WHAT THIS TASK INVOLVES: Please extend the passage on the history of the word "pussy," picking up right after its last sentence.
** SELECTED PASSAGE follows **
Almost a century before Lil Kim hit her infamous squat in leopard lingerie for Hard Core, the Barrison sisters set the precedent for disclosing the treasures that lie between one's thighs. In the 1890s, the traveling Danish dancers put on adult shows, setting their audience up for a tongue-in-cheek reveal: live cats, or pussies, strapped to their waists under their dresses. In the 20th century, the word "pussy" only got more sexualized. Henry Miller's 1934 novel Tropic of Cancer walked so 50 Shades of Grey could run: "As she stood up to dry herself, still talking to me pleasantly, suddenly she dropped the towel and, advancing toward me leisurely, she commenced to rubbing her pussy affectionately, stroking it with her two hands, caressings it, patting it, patting it," Miller wrote.
** End of SELECTED PASSAGE **
** SOURCE MATERIAL follows **
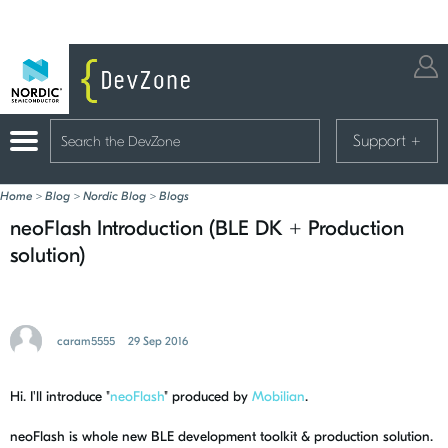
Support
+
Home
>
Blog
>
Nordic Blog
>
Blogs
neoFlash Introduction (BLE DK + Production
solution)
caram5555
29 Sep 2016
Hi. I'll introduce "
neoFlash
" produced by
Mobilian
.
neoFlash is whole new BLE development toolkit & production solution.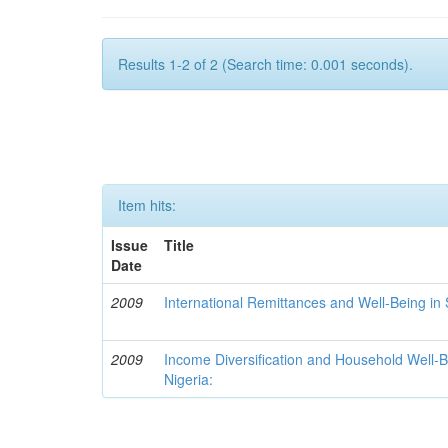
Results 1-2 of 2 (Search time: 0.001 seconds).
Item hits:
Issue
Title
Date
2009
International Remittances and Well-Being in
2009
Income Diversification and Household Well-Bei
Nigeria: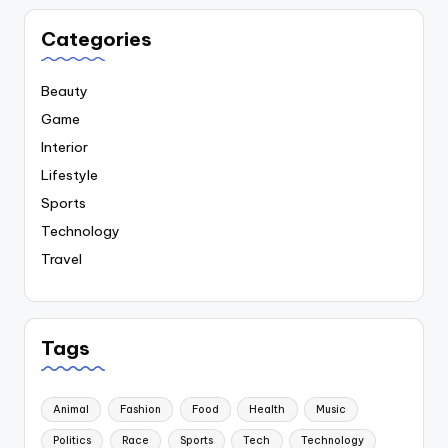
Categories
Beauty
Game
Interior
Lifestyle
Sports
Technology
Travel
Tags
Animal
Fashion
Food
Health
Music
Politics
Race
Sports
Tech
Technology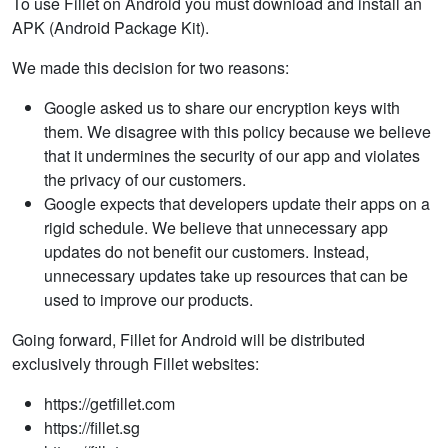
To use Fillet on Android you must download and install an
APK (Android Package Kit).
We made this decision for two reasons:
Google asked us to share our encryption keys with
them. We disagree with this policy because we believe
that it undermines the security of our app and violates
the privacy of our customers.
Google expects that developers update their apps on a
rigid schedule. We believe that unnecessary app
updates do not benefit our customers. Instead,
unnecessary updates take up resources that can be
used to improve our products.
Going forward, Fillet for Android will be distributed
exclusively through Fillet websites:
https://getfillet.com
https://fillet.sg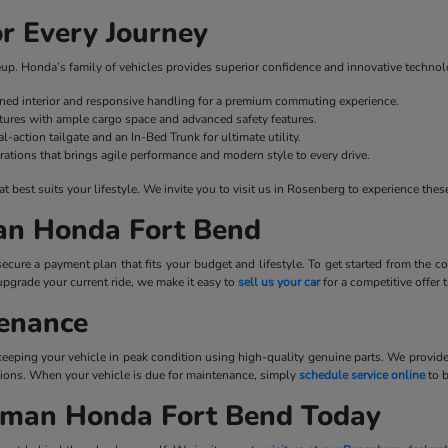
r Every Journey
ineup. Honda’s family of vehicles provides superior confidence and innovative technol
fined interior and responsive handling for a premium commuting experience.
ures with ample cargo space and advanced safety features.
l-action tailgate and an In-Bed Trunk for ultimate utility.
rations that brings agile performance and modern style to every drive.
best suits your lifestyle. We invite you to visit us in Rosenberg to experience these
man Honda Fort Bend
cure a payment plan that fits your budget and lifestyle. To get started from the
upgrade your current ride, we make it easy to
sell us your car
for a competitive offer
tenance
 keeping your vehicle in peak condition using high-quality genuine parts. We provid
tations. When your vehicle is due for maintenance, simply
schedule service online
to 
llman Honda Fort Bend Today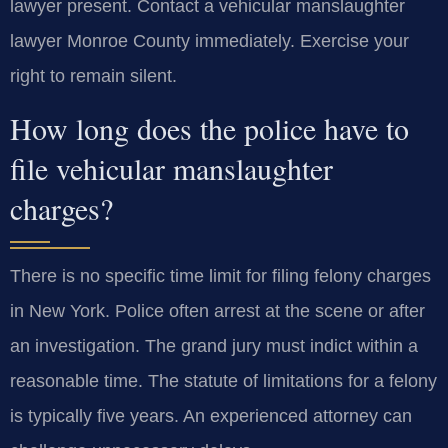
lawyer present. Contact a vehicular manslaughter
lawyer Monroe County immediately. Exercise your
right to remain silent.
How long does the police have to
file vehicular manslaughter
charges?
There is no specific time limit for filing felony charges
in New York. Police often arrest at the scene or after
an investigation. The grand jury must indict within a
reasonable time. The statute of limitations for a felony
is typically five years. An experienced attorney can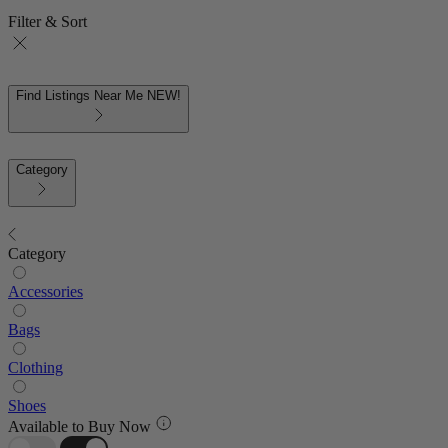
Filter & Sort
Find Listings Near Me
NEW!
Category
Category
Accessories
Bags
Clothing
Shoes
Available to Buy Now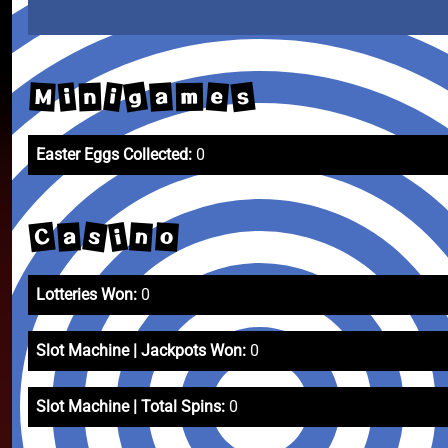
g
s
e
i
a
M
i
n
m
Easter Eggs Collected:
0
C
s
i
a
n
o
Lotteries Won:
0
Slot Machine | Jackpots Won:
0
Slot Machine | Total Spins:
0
** End of SOURCE MATERIAL **
THE ANSWER:
By the next decade, "pussy" had become a recurring motif on blues records. But nowhere in the term's history did it cause as much of a commotion as it did when it infiltrated hip-hop.

Miami rap group 2 Live Crew's chant of "Hey, we want some pussy"—on their 1986 album, The 2 Live Crew Is What We Are—put a huge target on their backs. By 1990, it was illegal to sell As Nasty As They Wanna Be, the group's third album, in Broward County and other surrounding areas in Florida—and a record store employee was arrested on felony charges for selling the record to a minor. Members of the group were even arrested after a show on obscenity charges.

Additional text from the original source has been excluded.